Article

Essential arterial hypertension and stone disease

Institutes of Semeiotica Medica, University of Parma, Italy.
Kidney International (Impact Factor: 8.52). 07/1999; 55(6):2397-406. DOI: 10.1046/j.1523-1755.1999.00483.x
Source: PubMed

ABSTRACT Cross-sectional studies have shown that nephrolithiasis is more frequently found in hypertensive patients than in normotensive subjects, but the pathogenic link between hypertension and stone disease is still not clear.

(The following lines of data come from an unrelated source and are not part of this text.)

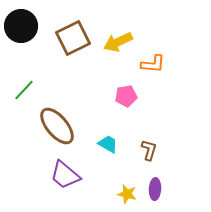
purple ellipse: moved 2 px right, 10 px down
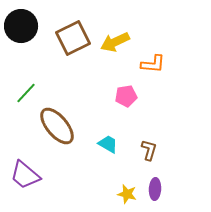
yellow arrow: moved 3 px left
green line: moved 2 px right, 3 px down
purple trapezoid: moved 40 px left
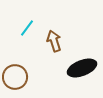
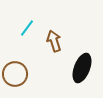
black ellipse: rotated 48 degrees counterclockwise
brown circle: moved 3 px up
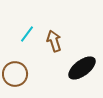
cyan line: moved 6 px down
black ellipse: rotated 32 degrees clockwise
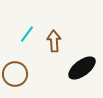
brown arrow: rotated 15 degrees clockwise
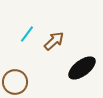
brown arrow: rotated 50 degrees clockwise
brown circle: moved 8 px down
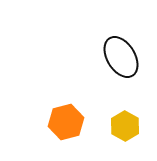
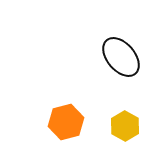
black ellipse: rotated 9 degrees counterclockwise
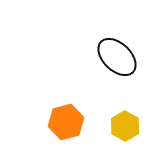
black ellipse: moved 4 px left; rotated 6 degrees counterclockwise
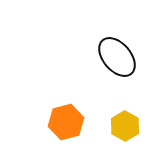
black ellipse: rotated 6 degrees clockwise
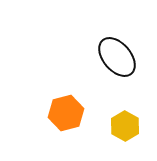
orange hexagon: moved 9 px up
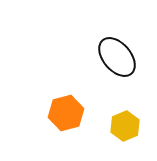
yellow hexagon: rotated 8 degrees clockwise
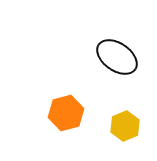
black ellipse: rotated 15 degrees counterclockwise
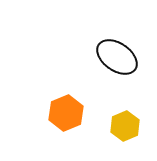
orange hexagon: rotated 8 degrees counterclockwise
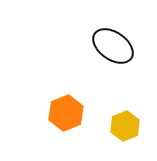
black ellipse: moved 4 px left, 11 px up
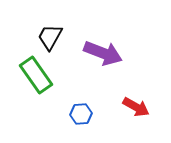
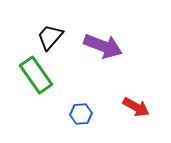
black trapezoid: rotated 12 degrees clockwise
purple arrow: moved 7 px up
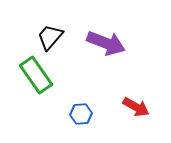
purple arrow: moved 3 px right, 3 px up
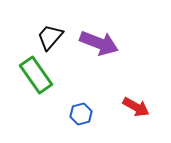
purple arrow: moved 7 px left
blue hexagon: rotated 10 degrees counterclockwise
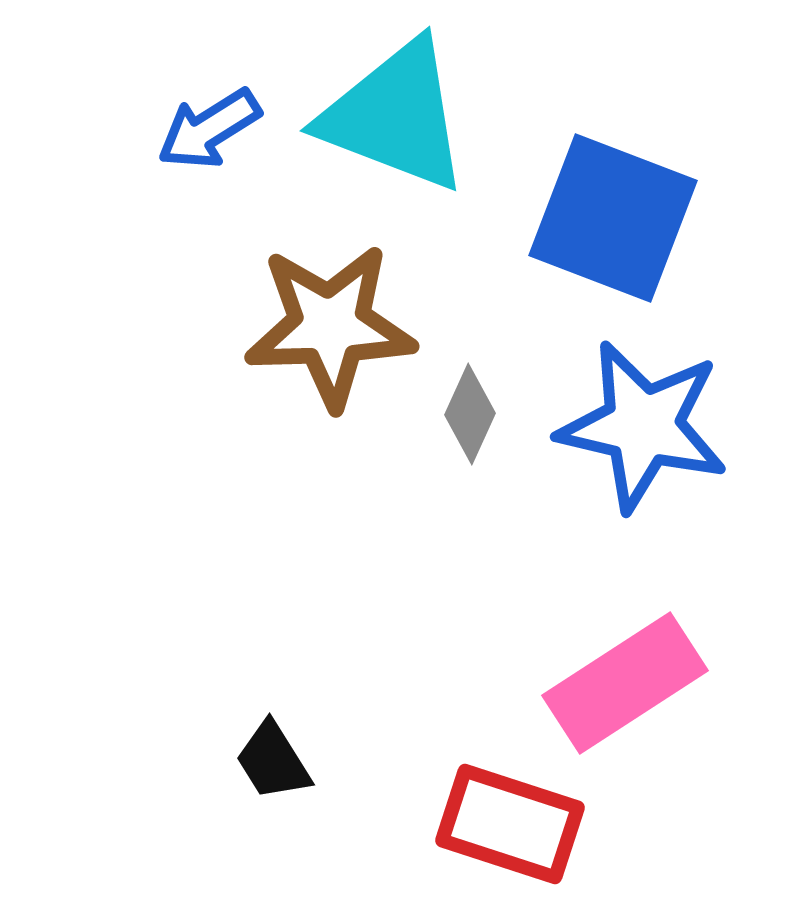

Between 1984 and 1991, we studied the baseline stone risk profile, including supersaturation of lithogenic salts, in 132 patients with stable essential hypertension (diastolic blood pressure of more than 95 mm Hg) without stone disease and 135 normotensive subjects (diastolic blood pressure less than 85 mm Hg) without stone disease who were matched for age and sex (controls). Subsequently, both controls and hypertensives were followed up for at least five years to check on the eventual formation of kidney stones.

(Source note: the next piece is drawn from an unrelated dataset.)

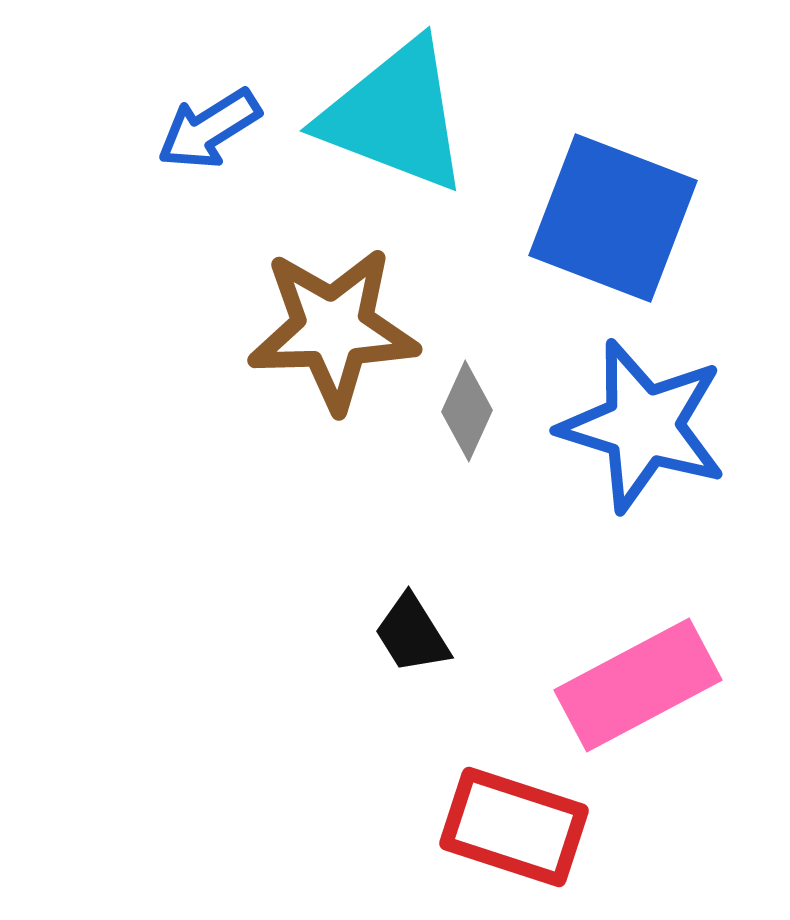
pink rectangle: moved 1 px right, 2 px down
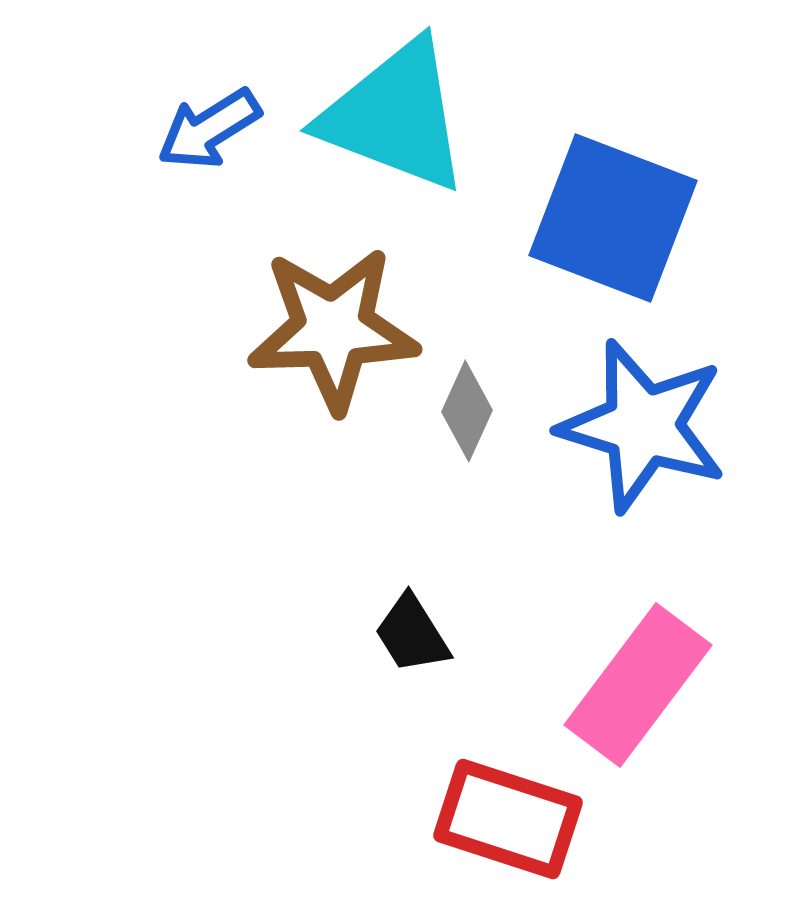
pink rectangle: rotated 25 degrees counterclockwise
red rectangle: moved 6 px left, 8 px up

Baseline urine levels in hypertensive males were different from that of normotensive males with regards to calcium (263 vs. 199 mg/day), magnesium (100 vs. 85 mg/day), uric acid (707 vs. 586 mg/day), and oxalate (34.8 vs. 26.5 mg/day). Moreover, the urine of hypertensive males was more supersaturated for calcium oxalate (8.9 vs. 6.1) and calcium phosphate (1.39 vs. 0.74). Baseline urine levels in hypertensive females were different from that of normotensive females with regards to calcium (212 vs. 154 mg/day), phosphorus (696 vs. 614 mg/day), and oxalate (26.2 vs. 21.7 mg/day), and the urine of hypertensive females was more supersaturated for calcium oxalate (7.1 vs. 4.8). These urinary alterations were only partially dependent on the greater body mass index in hypertensive patients. During the follow-up, 19 out of 132 hypertensive patients and 4 out of 135 normotensive patients had stone episodes (14.3 vs. 2.9%, chi-square 11.07, P = 0.001; odds ratio 5.5, 95% CI, 1.82 to 16.66). Of the 19 stone-former hypertensive patients, 12 formed calcium calculi, 5 formed uric acid calculi, and 2 formed nondetermined calculi. Of the urinary factors for lithogenous risk, those with the greatest predictive value were supersaturation of calcium oxalate for calcium calculi and uric acid supersaturation for uric acid calculi.
A significant percentage of hypertensive subjects has a greater risk of renal stone formation, especially when hypertension is associated with excessive body weight. Higher oxaluria and calciuria as well as supersaturation of calcium oxalate and uric acid appear to be the most important factors. Excessive weight and consumption of salt and animal proteins may also play an important role.